A witness to the shooting of congresswoman Gabrielle Giffords described the acts of the two men who tackled the shooter as "heroic."
Alex Villec, a 19-year-old volunteer, organized the line of constituents when the shooter approached the line outside Safeway. Villec said he didn't see two men tackle the gunman, though he spoke with one of the men afterward. That tackler, he said, was next in line to greet Giffords.
"It's heroic," Villec said. "I'm at a loss for words to describe the courage it takes to do a thing like that."
Earlier, the shooter asked, "Can I talk to the congresswoman?" or something to that effect, Villec said. Villec said he told him to stand at the back of a line to wait for about 20 minutes. A few minutes later, the man left the back of the line and walked toward Giffords amid a group of 20 to 25 constituents, employees and volunteers.
"He was intent," Villec said. "He was intent when he came back - a pretty stone-cold glance and glare. … I didn't see his gun, but it was clear who he was going for. He was going for the congresswoman.
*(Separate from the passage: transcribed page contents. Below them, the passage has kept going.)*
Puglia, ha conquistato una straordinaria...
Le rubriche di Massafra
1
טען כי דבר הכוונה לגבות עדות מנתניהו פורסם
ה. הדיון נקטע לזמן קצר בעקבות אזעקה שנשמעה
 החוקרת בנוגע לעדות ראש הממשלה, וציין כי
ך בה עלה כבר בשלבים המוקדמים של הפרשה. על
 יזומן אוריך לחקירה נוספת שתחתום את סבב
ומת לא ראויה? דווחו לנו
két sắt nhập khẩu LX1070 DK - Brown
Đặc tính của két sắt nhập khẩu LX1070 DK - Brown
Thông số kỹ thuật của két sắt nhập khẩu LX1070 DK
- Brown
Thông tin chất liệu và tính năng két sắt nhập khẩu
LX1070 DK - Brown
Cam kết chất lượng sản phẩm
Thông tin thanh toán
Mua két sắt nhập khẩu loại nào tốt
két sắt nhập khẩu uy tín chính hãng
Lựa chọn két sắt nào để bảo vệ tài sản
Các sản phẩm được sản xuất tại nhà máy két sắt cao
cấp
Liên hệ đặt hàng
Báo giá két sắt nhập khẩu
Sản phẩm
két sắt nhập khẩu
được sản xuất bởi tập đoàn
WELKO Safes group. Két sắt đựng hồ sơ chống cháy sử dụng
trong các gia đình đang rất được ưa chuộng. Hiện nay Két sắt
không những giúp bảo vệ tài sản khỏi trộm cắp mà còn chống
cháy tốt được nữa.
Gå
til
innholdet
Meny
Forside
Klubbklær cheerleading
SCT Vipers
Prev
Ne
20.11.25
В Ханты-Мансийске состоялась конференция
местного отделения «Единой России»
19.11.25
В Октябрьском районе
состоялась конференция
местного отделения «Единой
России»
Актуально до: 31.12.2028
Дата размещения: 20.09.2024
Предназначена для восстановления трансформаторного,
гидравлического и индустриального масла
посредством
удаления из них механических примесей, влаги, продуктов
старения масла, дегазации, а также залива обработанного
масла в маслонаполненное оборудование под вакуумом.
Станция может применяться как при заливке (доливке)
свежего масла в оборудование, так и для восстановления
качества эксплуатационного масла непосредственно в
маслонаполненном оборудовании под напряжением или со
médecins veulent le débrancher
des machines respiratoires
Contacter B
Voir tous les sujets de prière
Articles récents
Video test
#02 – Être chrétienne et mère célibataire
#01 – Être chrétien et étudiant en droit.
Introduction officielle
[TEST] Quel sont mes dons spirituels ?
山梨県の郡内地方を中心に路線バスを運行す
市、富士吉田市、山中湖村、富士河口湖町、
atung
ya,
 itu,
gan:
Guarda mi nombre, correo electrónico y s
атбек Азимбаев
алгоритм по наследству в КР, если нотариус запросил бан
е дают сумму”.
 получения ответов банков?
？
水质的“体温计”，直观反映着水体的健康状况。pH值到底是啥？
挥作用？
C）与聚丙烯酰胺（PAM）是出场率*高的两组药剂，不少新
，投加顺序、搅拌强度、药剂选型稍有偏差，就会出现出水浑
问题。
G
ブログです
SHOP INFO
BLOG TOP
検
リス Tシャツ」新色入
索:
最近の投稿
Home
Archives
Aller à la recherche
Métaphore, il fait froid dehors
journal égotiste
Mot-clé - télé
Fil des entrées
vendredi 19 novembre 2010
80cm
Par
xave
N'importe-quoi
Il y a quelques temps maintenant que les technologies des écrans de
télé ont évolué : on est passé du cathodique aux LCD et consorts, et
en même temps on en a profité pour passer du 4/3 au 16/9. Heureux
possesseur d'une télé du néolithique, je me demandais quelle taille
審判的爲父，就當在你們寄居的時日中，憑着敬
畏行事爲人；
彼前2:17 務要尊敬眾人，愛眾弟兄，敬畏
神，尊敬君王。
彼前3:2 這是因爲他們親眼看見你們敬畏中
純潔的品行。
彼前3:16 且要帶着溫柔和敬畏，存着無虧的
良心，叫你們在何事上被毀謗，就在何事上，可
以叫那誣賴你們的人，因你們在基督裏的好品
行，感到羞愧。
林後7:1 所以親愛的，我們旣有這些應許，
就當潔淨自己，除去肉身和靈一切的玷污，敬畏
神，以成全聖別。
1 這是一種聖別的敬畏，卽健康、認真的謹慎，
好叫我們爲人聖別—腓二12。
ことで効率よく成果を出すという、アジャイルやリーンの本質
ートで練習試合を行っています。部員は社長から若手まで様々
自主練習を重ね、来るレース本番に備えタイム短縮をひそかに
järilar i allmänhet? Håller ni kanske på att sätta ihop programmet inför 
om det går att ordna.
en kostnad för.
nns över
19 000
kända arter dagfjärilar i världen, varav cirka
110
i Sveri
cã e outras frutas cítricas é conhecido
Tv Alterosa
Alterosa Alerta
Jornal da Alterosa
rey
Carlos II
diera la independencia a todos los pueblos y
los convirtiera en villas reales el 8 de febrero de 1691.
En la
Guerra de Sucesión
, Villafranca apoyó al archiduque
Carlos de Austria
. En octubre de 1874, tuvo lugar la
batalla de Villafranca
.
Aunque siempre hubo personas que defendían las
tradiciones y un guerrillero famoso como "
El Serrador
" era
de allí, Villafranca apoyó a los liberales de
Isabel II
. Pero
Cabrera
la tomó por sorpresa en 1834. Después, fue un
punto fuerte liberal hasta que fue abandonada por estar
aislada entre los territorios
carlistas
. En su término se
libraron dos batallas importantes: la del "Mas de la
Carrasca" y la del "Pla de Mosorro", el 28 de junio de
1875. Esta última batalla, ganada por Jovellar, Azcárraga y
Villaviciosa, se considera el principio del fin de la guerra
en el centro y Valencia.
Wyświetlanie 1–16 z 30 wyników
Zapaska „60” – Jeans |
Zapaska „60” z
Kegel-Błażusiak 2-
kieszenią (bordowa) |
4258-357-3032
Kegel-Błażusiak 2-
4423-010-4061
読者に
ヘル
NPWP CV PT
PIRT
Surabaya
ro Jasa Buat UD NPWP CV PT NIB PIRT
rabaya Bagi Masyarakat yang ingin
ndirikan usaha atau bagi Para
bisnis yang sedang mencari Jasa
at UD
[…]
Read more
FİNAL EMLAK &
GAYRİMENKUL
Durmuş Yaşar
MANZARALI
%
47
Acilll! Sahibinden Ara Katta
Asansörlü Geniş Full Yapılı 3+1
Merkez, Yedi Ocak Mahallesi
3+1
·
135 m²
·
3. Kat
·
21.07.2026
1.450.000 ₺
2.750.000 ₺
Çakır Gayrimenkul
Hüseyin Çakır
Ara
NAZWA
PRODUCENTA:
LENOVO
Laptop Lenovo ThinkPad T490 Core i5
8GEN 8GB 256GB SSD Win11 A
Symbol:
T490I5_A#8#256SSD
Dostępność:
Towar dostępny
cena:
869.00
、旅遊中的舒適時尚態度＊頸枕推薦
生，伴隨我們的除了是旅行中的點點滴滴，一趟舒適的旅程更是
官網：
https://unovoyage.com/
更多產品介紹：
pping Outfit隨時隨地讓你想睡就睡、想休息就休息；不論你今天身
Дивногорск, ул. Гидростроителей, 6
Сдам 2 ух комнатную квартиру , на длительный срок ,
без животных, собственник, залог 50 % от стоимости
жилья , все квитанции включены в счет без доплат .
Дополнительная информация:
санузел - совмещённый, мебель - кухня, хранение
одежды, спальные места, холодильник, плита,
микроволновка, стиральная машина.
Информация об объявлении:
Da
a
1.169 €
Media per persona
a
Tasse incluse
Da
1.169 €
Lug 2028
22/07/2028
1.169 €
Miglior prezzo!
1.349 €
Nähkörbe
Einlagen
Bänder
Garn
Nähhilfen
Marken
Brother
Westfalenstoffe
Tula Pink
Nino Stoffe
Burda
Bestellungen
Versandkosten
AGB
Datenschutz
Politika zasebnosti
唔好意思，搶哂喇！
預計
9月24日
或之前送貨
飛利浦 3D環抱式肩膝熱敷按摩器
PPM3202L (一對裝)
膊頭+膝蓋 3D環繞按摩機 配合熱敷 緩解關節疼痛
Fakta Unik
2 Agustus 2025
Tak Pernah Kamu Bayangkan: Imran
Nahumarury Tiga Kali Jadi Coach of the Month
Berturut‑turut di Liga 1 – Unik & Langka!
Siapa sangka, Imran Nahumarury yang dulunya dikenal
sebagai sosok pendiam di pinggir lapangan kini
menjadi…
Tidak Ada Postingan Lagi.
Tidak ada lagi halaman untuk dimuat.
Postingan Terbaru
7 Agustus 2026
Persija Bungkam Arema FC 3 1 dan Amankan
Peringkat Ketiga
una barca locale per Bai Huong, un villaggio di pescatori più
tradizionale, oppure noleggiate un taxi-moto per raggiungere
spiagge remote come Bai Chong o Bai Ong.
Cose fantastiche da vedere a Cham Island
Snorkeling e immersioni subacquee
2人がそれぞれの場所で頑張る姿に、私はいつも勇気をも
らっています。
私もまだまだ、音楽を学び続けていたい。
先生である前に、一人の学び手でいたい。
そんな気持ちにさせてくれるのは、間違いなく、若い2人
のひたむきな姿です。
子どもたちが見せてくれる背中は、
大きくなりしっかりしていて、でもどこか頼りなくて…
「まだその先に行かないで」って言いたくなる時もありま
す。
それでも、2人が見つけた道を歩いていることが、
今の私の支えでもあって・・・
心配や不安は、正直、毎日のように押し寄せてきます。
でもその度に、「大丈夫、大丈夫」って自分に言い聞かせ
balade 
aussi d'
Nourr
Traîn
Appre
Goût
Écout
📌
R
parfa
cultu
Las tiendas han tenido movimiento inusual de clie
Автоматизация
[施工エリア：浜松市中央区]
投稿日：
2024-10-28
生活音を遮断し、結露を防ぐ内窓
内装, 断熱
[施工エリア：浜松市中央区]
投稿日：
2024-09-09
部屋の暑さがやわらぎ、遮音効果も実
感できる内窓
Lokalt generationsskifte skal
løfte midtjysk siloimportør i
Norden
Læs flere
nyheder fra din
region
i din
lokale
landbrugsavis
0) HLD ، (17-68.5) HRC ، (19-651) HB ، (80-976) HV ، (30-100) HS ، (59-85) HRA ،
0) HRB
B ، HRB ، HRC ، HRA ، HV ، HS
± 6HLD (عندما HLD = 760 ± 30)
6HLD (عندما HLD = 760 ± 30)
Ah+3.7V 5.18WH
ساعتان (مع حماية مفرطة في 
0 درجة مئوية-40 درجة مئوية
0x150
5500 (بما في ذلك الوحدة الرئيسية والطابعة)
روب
"A few staff members were caught in the crossfire. … His goal was the congresswoman."
The shooter walked past Villec, past tables and toward Giffords. Villec said he saw the shooter raise his hand and heard gunshots before ducking behind a pillar and later running across the Safeway parking lot to a bank for safety.
"It was bedlam," he said. "People were getting down on the ground. They were screaming. I just did what I could to keep myself protected."
The weapon "sounded like a handgun." He said he didn't hear the shooter speak while firing. Villec said he heard someone cry, "Get down."
Villec, who was still shocked about his close call, knew the gravity of what occurred early Saturday.
"It's clear that this is a contentious district. Passions run deep on these issues, so much so that somebody would be compelled to do something like this," he said. "However, the kind of bickering that happens on a day-to-day basis never reaches physical violence.
"This is unprecedented - and it's going to send shock waves throughout the country."
Villec worked on Giffords' 2008 campaign and interned twice in the past year for her, both in Tucson and in Washington, D.C. The Catalina Foothills High School graduate volunteered Saturday in part to see old friends. He was set to return to Georgetown University today.